Showing posts with label Florida Gulf Coast University. Show all posts
Showing posts with label Florida Gulf Coast University. Show all posts

Sunday, September 3, 2017

My Higher Education, part 3 (final)

            This is continued from part 2 which was yesterday, and that was a continuation of part1 from Friday.

Internship
            At this point I was half way thru year 6 of my degree program.  Fail to finish an internship for the Planning degree or one level three foreign language for the International Affairs degree and it would all be for nothing.  Since I had no more courses to do otherwise I could no longer justify staying in Tallahassee to finish that foreign language class while looking for an internship.  I headed home.
            Again, I must point out that my parents had been lending me a lot of support thru this.  I was twisting in the wind too often and now I was heading home with 27/10ths of a degree, but only one of them actually being whole.
            For 6 months, I was throwing out applications to every planning and “this could pass for planning, I guess” position I could find in the state.  I ended up with 3 interviews for 50 applications and no takers.  I know that my professor advisor was furrowing her brow at all this because I was a nervous wreck, ticking clocks are not fun to listen to when they are in your own head.
            I ultimately only got noticed because my father works for the government of my hometown, and he told me who’s trees to shake to get me noticed.  I got an unpaid (and previously nonexistent) position with the city’s neighborhood development department.
            I think they made out alright in the exchange.  While I did not have the practical knowledge of someone with years’ experience, they were really in need of staff (they continue to be 1-3 people short of the sort of staffing they would prefer).  I was a graduate level writer and researcher and was able to tear thru several things while over there that otherwise might have been pushed off to another year or just dropped as being beyond what they could furnish.
            My biggest accomplishment was helping to compile and write an Economic Development chapter to the city’s comprehensive plan.  It was apparently so well written that it was dubbed a “shadow government” by the building/planning council.  Being a literal expert in politics and planning, and with the benefit of hindsight, I can say conclusively they did not know what that term means.
——————
## Questions
1. Answer these questions about the higher-education post:
(a) How many interviews came from the 50 applications?
(b) Which city department gave the unpaid position?
(c) What term did the building/planning council use for the Economic Development chapter?
2. Copy the higher-education post word for word, from "I ultimately only" to "they could furnish.".
3. Write what comes next in the higher-education post, picking up after its final sentence.

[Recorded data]
——————
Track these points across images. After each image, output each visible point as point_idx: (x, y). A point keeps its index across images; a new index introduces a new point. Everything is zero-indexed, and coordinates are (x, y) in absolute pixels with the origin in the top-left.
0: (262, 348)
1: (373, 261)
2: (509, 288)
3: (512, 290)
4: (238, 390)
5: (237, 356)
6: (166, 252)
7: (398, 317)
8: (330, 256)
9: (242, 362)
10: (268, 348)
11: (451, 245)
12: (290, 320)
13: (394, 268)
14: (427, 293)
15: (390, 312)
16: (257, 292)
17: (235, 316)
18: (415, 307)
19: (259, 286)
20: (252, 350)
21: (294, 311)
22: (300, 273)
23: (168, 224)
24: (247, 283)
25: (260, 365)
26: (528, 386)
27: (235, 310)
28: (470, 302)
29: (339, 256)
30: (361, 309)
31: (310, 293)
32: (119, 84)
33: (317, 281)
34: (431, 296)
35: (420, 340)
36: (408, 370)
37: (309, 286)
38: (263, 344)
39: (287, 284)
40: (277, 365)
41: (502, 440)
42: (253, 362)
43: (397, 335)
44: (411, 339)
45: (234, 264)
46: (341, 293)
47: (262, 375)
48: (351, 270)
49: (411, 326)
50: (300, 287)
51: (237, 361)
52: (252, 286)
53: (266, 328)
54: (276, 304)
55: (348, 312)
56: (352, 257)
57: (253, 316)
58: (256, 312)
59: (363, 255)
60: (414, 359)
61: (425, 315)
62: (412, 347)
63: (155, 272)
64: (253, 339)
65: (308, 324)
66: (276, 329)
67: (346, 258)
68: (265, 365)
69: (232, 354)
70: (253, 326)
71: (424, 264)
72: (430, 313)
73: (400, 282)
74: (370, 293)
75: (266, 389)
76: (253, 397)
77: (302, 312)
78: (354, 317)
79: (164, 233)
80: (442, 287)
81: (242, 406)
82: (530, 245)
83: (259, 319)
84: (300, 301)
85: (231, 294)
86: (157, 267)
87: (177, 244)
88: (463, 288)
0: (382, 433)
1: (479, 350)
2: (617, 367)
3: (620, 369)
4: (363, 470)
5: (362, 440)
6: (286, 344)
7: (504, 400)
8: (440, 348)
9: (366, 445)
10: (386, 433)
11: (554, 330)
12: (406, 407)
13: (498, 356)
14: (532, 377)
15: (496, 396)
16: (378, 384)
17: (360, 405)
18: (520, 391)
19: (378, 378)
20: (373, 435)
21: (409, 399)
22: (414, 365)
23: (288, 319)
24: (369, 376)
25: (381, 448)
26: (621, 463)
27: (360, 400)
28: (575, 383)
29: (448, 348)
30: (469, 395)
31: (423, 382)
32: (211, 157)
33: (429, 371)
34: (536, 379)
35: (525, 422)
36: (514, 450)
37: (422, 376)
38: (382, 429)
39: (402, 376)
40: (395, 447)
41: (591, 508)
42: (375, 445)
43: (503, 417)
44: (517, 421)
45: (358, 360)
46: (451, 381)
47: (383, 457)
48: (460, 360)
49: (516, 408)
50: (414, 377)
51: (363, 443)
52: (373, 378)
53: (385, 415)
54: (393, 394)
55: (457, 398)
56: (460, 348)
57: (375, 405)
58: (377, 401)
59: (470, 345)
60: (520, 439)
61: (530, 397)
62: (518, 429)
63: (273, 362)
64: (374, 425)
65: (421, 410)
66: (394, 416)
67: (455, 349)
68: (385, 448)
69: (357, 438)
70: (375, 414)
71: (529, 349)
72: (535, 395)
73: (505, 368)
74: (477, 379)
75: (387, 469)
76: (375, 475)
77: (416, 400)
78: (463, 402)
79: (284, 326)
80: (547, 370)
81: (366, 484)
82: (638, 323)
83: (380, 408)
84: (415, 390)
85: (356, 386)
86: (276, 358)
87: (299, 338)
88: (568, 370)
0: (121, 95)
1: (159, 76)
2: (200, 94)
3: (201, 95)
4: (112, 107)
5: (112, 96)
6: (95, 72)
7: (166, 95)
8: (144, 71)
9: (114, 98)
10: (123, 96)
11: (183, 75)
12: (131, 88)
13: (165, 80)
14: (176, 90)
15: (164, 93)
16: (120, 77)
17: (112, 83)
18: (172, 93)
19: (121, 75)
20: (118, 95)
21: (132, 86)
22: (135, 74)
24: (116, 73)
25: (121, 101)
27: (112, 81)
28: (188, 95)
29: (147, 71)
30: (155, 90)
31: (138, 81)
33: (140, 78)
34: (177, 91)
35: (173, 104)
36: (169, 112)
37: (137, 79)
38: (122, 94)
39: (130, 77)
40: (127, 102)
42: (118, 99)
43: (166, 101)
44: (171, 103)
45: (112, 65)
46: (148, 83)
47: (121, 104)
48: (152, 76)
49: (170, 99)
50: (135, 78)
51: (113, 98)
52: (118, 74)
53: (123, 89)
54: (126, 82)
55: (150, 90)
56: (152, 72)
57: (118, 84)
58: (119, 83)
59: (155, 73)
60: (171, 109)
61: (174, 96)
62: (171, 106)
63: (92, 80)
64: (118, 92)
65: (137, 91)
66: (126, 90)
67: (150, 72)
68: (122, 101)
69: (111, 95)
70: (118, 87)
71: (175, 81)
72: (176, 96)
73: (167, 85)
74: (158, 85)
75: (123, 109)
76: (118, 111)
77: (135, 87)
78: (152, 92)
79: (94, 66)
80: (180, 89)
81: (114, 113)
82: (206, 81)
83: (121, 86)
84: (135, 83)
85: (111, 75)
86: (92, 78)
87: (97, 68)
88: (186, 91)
——————
## Outputs in order
1.
(a) 3
(b) The city's neighborhood development department
(c) A "shadow government"

2.
I ultimately only got noticed because my father works for the government of my hometown, and he told me who’s trees to shake to get me noticed.  I got an unpaid (and previously nonexistent) position with the city’s neighborhood development department.
            I think they made out alright in the exchange.  While I did not have the practical knowledge of someone with years’ experience, they were really in need of staff (they continue to be 1-3 people short of the sort of staffing they would prefer).  I was a graduate level writer and researcher and was able to tear thru several things while over there that otherwise might have been pushed off to another year or just dropped as being beyond what they could furnish.

3.
Last Class
            Internship completed, I now only needed one class.  ONE CLASS.  An Undergraduate class at that.  But I wasn’t moving back to FSU to take that.  I could not possibly justify the expense of living in Tallahassee for one class and even if I could justify that I wouldn’t be able to afford it, as taking only one class did not qualify as a full-time student and thus no loans.
            I decided I would take the classes as a transfer student at the relatively nearby Florida Gulf Coast University, my undergraduate alma mater.  An hour long ride out to school and an hour back twice a week to take a foreign language course.  I hammered away at Duolingo and Rosetta Stone software to prep myself, not the most formal of educations but I think it did a lot to gear me back up.
            TWIST, turns out spending a year looking for and then doing an internship does not count as being in class so I had to reapply to my programs at Florida State.  I then had to get approval from my department to take the class as a transient student, I then had to get approval from FGCU to take the class, and I needed the professor to approve of such a thing.
            Ultimately, I did manage to jump all those hoops in time to make the class (though they did charge me a penalty for being a late register).  What is funny is one of those steps involved a placement exam.  Even though I had been taking enough French in school to qualify for the class.
            I had at this point taken French 1 twice (once having failed to pass), then taking and passing French 2, and was trying to get into French 3 after having already failed to pass it.  All of that and I had been studying my old notes, and my old text book, and Duo Lingo, and Rosetta Stone.  I suck at foreign languages if you haven’t guessed.  I wish I had more affinity for mathematics which apparently, that is all I have a true knack for.
            At that time, I could read a newspaper article in French, I know I could because I did in order to study.  I took a placement exam and performed SO POORLY that I would have done better marking all answers “C”.  I did so bad that it said I was unqualified to be in French 1.  Luckily, the Professor understood this was my only class and knew that I was on the hook for a Master’s program and would be working hard on it.  She let me file, kind of out of pity.
            This is also where I started entering a “Twilight Zone” of sorts.  Going back to classes with people who were more than 10 years younger than me was surreal.  Even though I look younger than I am (so long as I shave), I don’t sound like a 20-year-old.  And while I got along with everyone in the class, I did not connect.  I was distant the whole time in spite of my efforts to talk to people about FSU and grad school should they consider it in the future.
            Ultimately, I passed the class.  Though I was so stressed by the end that the Professor was legit concerned and assuring me that I was doing fine.

Getting back in Shape
            I had during this time been slowly getting back down to the weight I wanted.  After ballooning up to 270 at the height of being a stressed out blob I had started walking more, and hitting the gym, but could make any real progress, getting down to 260 but staying there for 6 months.  The autumn before I went back to French I recommitted to change that.
            I bought a Fitbit that was on sale for Black Friday (or Black Thanksgiving Evening now as people could not wait for that sweet rush of buying things to fill the hole in them caused by the hollow core that is Neo-Liberal-Capitalism) and began walking daily thousands of steps and tracking my diet in order to lose weight.
            I lost 10 pounds in 50 days and another 10 pounds in the 2 months following that.  Since then I have only lost another 2-5, but I am back in the 235-240 area and have been going to the gym in addition to walking.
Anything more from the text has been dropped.